Gareth Balch | How it was made: the strongest live attendance market in the world

The success of UK sports rights owners to get more people watching live sport than ever should be an inspiration to the world, says Gareth Balch, chief executive of data-driven sports marketing agency Two Circles.

Gareth Balch

Getting more people to attend sports events in the UK, using data, has been a fertile ground for some of Two Circles’ biggest successes.

When our agency was created in 2011, a short journey from our office, the finishing touches to the redevelopment of East London were taking place ahead of the London 2012 Olympics and Paralympics – a new infrastructure that included major new venues not just to host the Greatest Show on Earth, but give UK sports such as netball, hockey, cycling, swimming and athletics new and modern long-term homes.

The UK ended 2012 with attendances of 74 million for live professional sport – the highest on record, thanks to 11 million ‘one-off’ attendances for Olympic and Paralympic events.

But fast forward seven years and live professional sport in the UK will draw 75.1 million attendances by year-end, breaking – for the second year in a row – the annual attendance record set in 2012.

Just seven years on from London 2012, that represents UK sport achieving an Olympic-sized attendance annually without the need for a global mega event.

London 2012 instigated a ‘Golden Decade’ for UK sport, creating a halo effect that produced an unprecedented number of world champions in sports spanning Formula 1 to cricket, and accelerated a previously untapped demand for live sport.

But this attendance growth story is bigger than a London 2012 legacy – UK attendances have experienced structural year-on-year growth thanks to the investment of sports rights-owners, who have capitalised on broader consumer trends such as digital consumption and a spending-shift from possessions to experiences.

By using technology, customer behaviour analysis and data-driven digital marketing to get a deep understanding of sports audiences, these UK rights-owners have been able to continuously optimise their businesses and develop and market the products their fans want. And the results have been new audiences to sports events, improving customer experiences, and record retention rates.

London 2012 – and the heroes of this decade – played a role, but the phenomenal achievements of those hosting and marketing sport in the UK that should not be underplayed. How they have tactically focused on both retention and acquisition in particular is something that should be called out, delivering what audiences wanted – from the campaigns that inspired them to the catering they wanted at events – to grow the market for live sport.

Growing the market for live sport

Every event-day sports business we’ve ever analysed at Two Circles that consistently beats the market growth rate does so with a strong retention rate, not by focusing solely on attracting new ticket-buyers.

Growth in UK sports attendances has, and will continue, to come from retaining fans, driving frequency of ticket-buying with evolved and enhanced event experiences and effective pricing strategies. This allows acquisition to be an additional strategic means of growing audiences – not the primary means, and understanding and focus from UK sports rights-owners that is a key factor in the long-term growth of UK attendances.

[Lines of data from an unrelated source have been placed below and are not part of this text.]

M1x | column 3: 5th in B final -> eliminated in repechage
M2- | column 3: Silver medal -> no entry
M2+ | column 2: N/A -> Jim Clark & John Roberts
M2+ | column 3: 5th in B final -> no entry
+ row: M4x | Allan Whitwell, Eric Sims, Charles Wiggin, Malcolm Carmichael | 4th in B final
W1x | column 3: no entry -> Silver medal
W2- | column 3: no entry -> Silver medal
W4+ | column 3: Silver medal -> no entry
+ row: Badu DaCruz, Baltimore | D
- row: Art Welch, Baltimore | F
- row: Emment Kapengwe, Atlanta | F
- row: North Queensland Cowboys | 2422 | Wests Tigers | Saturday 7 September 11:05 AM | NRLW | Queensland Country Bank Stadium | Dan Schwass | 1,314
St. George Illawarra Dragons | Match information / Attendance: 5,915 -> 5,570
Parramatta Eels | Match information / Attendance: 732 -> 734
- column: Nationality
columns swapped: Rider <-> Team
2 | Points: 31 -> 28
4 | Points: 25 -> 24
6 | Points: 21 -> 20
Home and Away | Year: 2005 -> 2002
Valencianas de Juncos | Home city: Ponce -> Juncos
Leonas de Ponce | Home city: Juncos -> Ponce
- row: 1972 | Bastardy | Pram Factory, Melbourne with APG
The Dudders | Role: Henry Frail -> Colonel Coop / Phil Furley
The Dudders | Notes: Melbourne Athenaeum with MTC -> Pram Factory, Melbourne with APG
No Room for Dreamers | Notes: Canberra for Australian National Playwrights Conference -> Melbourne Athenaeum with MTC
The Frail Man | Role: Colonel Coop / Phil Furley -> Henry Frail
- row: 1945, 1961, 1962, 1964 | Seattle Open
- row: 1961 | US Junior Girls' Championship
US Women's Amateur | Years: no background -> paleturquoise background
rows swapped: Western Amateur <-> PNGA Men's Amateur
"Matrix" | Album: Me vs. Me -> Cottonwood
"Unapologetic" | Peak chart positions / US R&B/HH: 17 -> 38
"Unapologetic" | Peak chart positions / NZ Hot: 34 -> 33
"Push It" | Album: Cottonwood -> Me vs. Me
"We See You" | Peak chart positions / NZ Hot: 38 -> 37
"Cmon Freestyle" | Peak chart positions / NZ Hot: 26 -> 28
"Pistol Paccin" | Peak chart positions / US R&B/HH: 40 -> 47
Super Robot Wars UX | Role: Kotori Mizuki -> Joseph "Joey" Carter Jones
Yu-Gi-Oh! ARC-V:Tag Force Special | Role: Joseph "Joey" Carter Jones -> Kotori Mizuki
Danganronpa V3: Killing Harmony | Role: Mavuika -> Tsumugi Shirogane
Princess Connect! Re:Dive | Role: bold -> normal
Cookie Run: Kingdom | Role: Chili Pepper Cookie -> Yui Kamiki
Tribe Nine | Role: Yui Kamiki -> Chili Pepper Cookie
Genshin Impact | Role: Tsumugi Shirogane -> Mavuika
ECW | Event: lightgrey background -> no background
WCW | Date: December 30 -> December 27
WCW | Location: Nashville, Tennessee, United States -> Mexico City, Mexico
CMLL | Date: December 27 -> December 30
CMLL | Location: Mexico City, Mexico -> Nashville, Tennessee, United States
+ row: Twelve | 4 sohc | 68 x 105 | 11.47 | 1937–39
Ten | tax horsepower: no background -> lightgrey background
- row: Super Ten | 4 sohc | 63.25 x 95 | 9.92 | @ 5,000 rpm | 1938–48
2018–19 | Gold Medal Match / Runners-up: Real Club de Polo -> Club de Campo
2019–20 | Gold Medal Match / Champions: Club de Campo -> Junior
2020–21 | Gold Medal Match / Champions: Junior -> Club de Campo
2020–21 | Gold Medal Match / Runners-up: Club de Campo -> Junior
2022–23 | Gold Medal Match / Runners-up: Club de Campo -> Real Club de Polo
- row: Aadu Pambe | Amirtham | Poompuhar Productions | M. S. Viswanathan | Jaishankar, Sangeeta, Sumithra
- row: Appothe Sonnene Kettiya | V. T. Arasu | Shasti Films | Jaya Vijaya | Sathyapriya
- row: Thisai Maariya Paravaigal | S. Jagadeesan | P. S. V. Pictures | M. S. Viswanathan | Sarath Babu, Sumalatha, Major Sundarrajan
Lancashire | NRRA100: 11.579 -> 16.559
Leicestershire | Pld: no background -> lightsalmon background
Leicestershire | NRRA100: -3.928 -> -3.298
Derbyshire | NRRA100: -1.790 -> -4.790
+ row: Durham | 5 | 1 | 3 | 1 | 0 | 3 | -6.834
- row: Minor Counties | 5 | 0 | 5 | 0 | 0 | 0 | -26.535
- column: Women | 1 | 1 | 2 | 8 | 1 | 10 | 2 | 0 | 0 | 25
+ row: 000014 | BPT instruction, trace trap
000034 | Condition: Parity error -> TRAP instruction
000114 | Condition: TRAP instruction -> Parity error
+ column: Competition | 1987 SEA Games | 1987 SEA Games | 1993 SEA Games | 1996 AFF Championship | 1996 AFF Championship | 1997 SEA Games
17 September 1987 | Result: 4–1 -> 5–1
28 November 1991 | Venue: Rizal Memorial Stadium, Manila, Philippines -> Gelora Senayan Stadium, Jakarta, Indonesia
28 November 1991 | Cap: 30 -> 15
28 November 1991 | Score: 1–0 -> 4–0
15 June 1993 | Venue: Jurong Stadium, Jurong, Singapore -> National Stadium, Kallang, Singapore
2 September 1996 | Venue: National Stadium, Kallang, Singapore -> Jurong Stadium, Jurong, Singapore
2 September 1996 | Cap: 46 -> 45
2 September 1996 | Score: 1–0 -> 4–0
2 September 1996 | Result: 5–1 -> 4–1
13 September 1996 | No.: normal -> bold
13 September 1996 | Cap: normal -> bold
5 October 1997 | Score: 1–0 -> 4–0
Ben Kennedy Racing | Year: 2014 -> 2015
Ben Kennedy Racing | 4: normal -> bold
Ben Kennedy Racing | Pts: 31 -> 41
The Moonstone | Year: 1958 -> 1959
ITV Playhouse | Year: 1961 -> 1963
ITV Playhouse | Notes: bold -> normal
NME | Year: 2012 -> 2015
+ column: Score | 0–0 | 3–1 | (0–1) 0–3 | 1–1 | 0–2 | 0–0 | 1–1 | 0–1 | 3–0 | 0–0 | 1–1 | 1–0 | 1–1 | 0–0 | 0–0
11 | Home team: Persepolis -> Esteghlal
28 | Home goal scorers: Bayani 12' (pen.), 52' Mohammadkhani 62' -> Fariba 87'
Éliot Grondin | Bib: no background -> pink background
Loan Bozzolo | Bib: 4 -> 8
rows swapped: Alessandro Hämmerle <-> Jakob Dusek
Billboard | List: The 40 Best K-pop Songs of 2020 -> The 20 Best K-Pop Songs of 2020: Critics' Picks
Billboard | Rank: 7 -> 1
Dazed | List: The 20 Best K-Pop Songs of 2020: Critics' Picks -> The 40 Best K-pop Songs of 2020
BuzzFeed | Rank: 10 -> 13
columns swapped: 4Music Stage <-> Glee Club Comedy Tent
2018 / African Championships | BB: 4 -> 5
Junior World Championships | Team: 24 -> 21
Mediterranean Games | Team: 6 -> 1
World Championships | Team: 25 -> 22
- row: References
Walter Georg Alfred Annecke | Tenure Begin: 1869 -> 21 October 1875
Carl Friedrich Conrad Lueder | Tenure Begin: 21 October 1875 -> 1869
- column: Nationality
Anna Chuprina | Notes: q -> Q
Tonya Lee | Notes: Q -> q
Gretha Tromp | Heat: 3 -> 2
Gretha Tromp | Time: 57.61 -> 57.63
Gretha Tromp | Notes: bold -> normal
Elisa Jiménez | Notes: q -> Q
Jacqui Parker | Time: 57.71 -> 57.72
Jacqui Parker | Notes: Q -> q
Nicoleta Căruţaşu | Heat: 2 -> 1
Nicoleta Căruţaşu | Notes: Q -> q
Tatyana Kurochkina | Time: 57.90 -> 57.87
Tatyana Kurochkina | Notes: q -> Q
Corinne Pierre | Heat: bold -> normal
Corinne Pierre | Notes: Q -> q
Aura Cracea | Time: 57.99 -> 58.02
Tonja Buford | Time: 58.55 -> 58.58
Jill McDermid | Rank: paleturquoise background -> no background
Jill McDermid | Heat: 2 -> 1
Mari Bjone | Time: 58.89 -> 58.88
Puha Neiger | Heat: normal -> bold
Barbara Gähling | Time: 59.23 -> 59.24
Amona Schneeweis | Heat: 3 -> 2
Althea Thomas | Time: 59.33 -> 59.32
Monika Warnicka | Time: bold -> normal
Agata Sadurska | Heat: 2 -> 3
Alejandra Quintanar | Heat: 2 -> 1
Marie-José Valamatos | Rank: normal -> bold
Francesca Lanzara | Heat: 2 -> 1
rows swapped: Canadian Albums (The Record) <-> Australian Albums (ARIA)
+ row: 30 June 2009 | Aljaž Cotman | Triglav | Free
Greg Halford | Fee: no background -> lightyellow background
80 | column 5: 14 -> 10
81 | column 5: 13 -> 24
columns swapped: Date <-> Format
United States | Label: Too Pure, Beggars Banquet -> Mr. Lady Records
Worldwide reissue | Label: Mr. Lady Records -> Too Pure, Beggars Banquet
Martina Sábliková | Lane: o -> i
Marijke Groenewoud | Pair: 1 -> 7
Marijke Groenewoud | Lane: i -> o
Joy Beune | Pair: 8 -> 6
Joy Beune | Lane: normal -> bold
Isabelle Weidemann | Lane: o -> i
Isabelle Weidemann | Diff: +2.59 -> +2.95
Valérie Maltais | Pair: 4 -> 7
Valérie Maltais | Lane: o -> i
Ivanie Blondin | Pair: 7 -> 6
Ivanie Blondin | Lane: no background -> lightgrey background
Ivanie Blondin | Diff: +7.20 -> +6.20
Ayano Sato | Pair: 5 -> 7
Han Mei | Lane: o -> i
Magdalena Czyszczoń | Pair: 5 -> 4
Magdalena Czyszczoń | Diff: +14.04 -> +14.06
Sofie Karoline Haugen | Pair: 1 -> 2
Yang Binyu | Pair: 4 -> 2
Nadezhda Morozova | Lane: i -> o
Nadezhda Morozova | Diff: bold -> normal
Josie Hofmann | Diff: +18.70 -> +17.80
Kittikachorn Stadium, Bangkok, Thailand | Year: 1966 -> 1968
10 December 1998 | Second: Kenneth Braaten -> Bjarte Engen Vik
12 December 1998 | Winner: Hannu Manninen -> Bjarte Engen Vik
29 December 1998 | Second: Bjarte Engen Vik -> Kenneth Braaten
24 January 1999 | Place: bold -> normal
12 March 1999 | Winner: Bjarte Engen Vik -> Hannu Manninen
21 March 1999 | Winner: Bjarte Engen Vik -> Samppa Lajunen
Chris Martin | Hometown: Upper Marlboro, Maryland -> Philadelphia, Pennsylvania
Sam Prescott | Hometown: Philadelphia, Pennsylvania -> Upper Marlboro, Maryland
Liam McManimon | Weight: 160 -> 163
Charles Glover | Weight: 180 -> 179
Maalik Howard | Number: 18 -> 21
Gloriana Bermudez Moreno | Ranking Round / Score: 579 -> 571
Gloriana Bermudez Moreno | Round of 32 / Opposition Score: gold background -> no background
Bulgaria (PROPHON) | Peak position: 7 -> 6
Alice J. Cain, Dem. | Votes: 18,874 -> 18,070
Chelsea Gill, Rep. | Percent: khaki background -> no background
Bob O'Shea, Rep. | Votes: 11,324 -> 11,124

Retention, for example, has been on ongoing focus for our clients at the RCA (Racecourse Association) and Great British Racing, the marketing and promotional body. Last year racing saw retention increase by 13 per cent year-on-year and maintain its position as the UK’s second most-attended sport.

However, retention has been supported by using a similar data-driven approach to attracting passive sports fans looking for experiences.

For these fans, known broadly as ‘Big Eventers’, what’s happening on the pitch isn’t the main draw – but the experience of a great day out is. UK rights-owners have been hugely successful in evolving their event experiences, and their marketing approaches, to attract those who fit the Big Eventer profile.

At the Wimbledon, ‘the Queue’ – where thousands from across the world camp out for as much as 50 hours to get show-court tickets – is as much a part of the experience as the tennis itself, as is buying a ground pass to watch coverage on the big screen at ‘Henman Hill’.

For a premium, historic event like Wimbledon where tickets are heavily over-subscribed, these experiences have been designed and marketed to attract a wider audience of Big Eventers, allowing Wimbledon to reach fans outside its traditional tennis audience.

Racing and Wimbledon are just some of the UK sports rights-owners who should inspire both UK sports looking to grow further, and rights-owners in other markets looking to evolve their approaches. And in a decade that might well be remembered for Tinder, Trump and Thunberg, in our small bubble of sports marketing I hope we will remember it as a decade where more people than ever experienced live sport – and that’s something we can be hugely proud about.